Can you give me the script/steps to reproduce and I'll try with my env?

I have someone else who is reporting the same erorr at this time. might be having "a blip"...

yeah. zrok is having an issue at this moment. i'm getting the same issue... I'll post back after we get it sorted.

Yes, sorry.
My exact workflow:

  1. Enable remote management in settings on work computer ("server", mac mini M2 Ventura 13.4)
  2. Test ssh on local network from personal computer ("client", macbook pro M2 Sonoma 14.2) using the following command: ssh macminiusername@macminihostname.local, enter password and confirm that ssh server is running on the server mac.
  3. Download zrok arm64 binary on server mac, move to applications folder and add to path
  4. Enable zrok with token from on server mac.
  5. Run on server mac: zrok reserve private --backend-mode tcpTunnel and get reserved share token
  6. Run on server mac: zrok share reserved xxxxxx, zrok fires up
  7. Run on client mac: `zrok access private xxxxx, connection window opens, dotted line appears between the share and the access nodes on
  8. Run on client mac in new terminal: nc 9191, command exits with a blank string
  9. Go back to zrok window on 1st terminal and read error:
ERROR zrok/endpoints/tcpTunnel.(*Frontend).accept: error dialing │
│'xxxxxxxxxxx': unable to dial service 'xxxxxxxxxxx': dial failed: service   │
│xxxxxxxxxxxxxxxx has no terminators

Thanks for the quick responses

Just saw your response and can try again after the reboot, thanks again.

Thanks for that.

Ok, things should be back and operational hopefully.
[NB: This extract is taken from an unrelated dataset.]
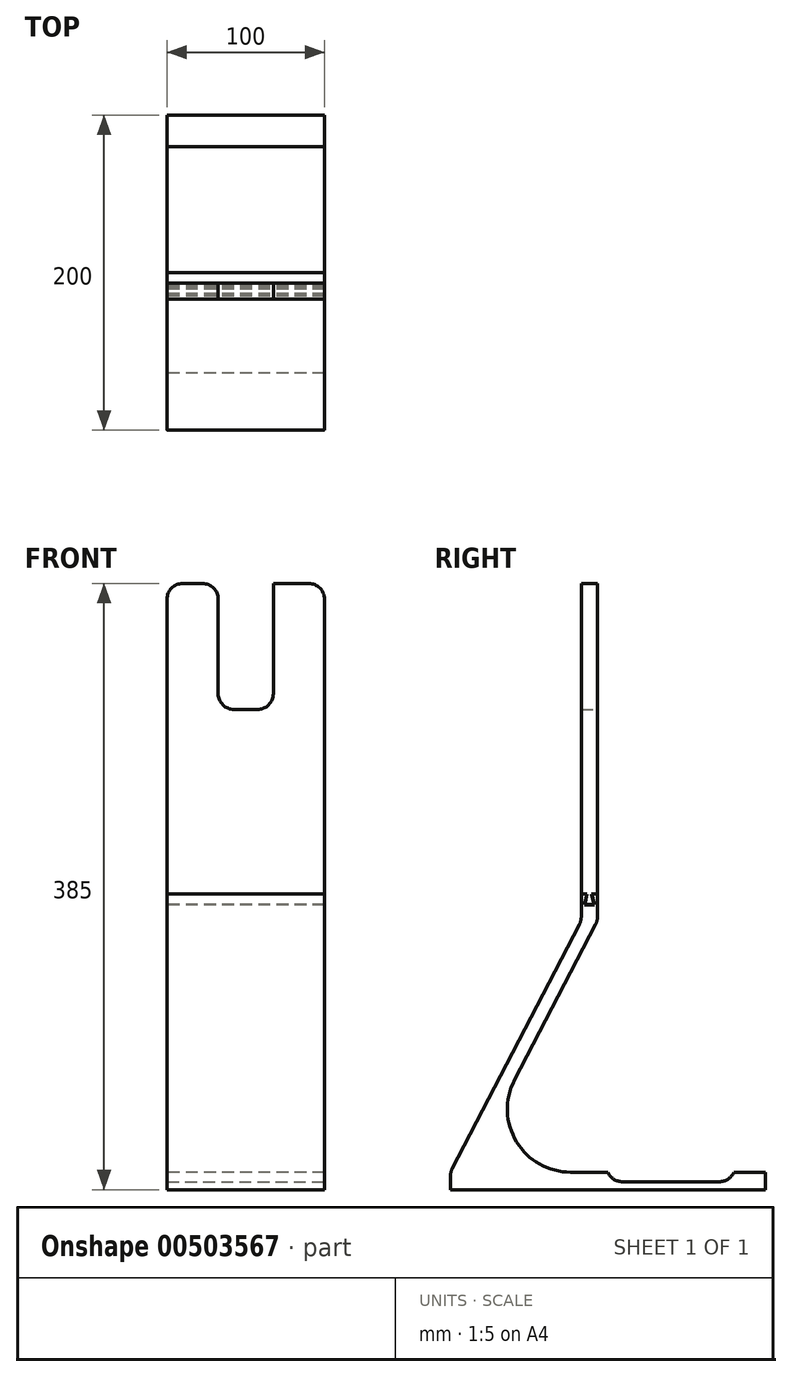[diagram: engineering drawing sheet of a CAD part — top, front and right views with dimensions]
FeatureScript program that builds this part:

Things are working on my side again. We had an OpenZiti overlay network upgrade today and it would seem as though something happened to cause this issue with zrok...

We'll be investigating the issue to determine what happened, adding more alerts etc...
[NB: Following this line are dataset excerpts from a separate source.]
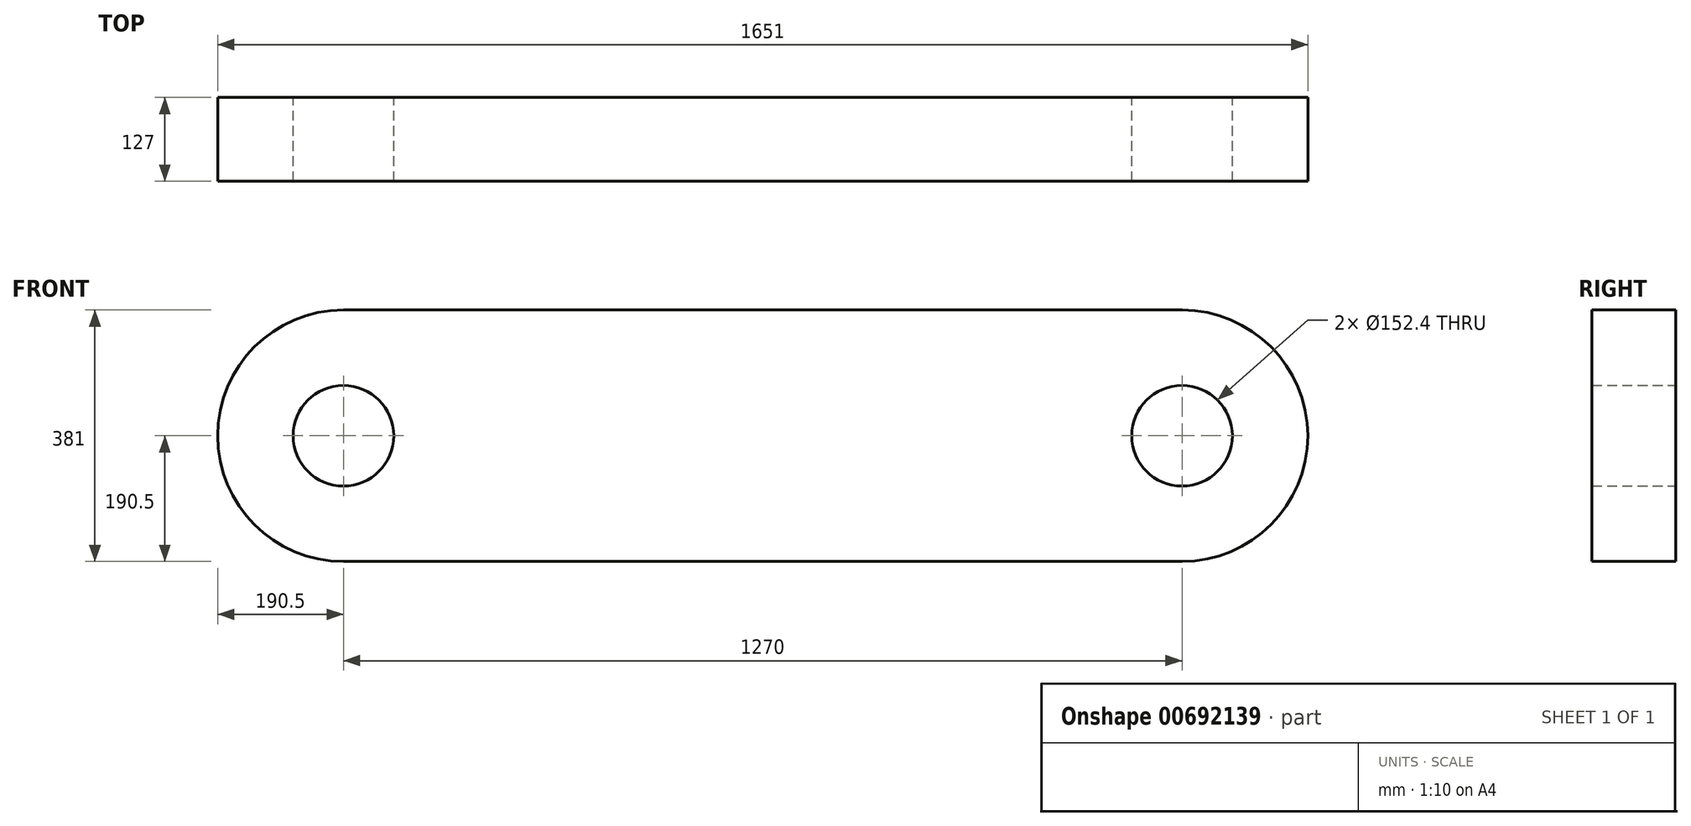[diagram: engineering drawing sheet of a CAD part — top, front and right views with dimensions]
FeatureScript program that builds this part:
annotation { "Feature Type Name" : "Feature", "Feature Type Description" : "" }
export const myFeature = defineFeature(function(context is Context, id is Id, definition is map)
    precondition{}
    {
        {
            var Q0;
            Q0=qCreatedBy(makeId("Front.planeOp"),FACE);
            var sketch = newSketch(context, id + "F0", { "sketchPlane" : qUnion([Q0])});
            skLineSegment(sketch, "E0.bottom", {"start": v(-635, 190.5) * mm, "end": v(635, 190.5) * mm});
            skLineSegment(sketch, "E0.top", {"start": v(-635, -190.5) * mm, "end": v(635, -190.5) * mm});
            skLineSegment(sketch, "E0.left", {"start": v(-635, 190.5) * mm, "end": v(-635, -190.5) * mm, "construction": true});
            skLineSegment(sketch, "E0.right", {"start": v(635, 190.5) * mm, "end": v(635, -190.5) * mm, "construction": true});
            skArc(sketch, "E1", {"start": v(-635, 190.5) * mm, "mid": v(-825.5, 0) * mm, "end": v(-635, -190.5) * mm});
            skArc(sketch, "E2.MirrorCS", {"start": v(635, 190.5) * mm, "mid": v(825.5, 0) * mm, "end": v(635, -190.5) * mm});
            skCircle(sketch, "E3", {"center": v(-635, 0) * mm, "radius": 76.2 * mm});
            skCircle(sketch, "E4", {"center": v(635, 0) * mm, "radius": 76.2 * mm});
            skSolve(sketch);
        }
        {
            var Q0;
            Q0=qSketchRegion(id+"F0",true);
            extrude(context, id + "F1", {"entities" : qUnion([Q0]), "depth" : 127 * mm, "offsetDistance" : 25.4 * mm});
        }
    });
Thanks for bringing this to our attention! Please try again and lemme know if it's fixed.

Working now, cheers and thank you.

1 Like

Hi guys,
After it working well yesterday, I am unable to get the zrok ssh connection going today.
Getting the same service xxx has no terminators message.
Any leads?

Hi @twisteddog99. I think we're experiencing some "unexpected success" that's putting strain on zrok in certain places. We're working through it, adding alerts, trying to find issues, etc. We move fast, so we should be able to figure out what is happening and fix it soon. Until then, we appreciate your patience with us as we work through it... :confused:

Ok and thanks @TheLumberjack.
Do you think self-hosting would be a temporary solution?

We have added additional health checking in the last few days. Those checks have indicated things have been working properly but sure, it's possible another issue crops up. You could self-host, sure, that's always an option but I'd be interested in knowing if you're experiencing issues that we're not noticing? That'd be really good information for us since it'd indicate we missed a problem with the new monitoring (a gap we'd surely like to fix if that were the case).

Are you running into more troubles today? I've been using it all day myself playing around for home-lab stuff and it's been fine for me, personally, but maybe you're hitting an issue I'm not.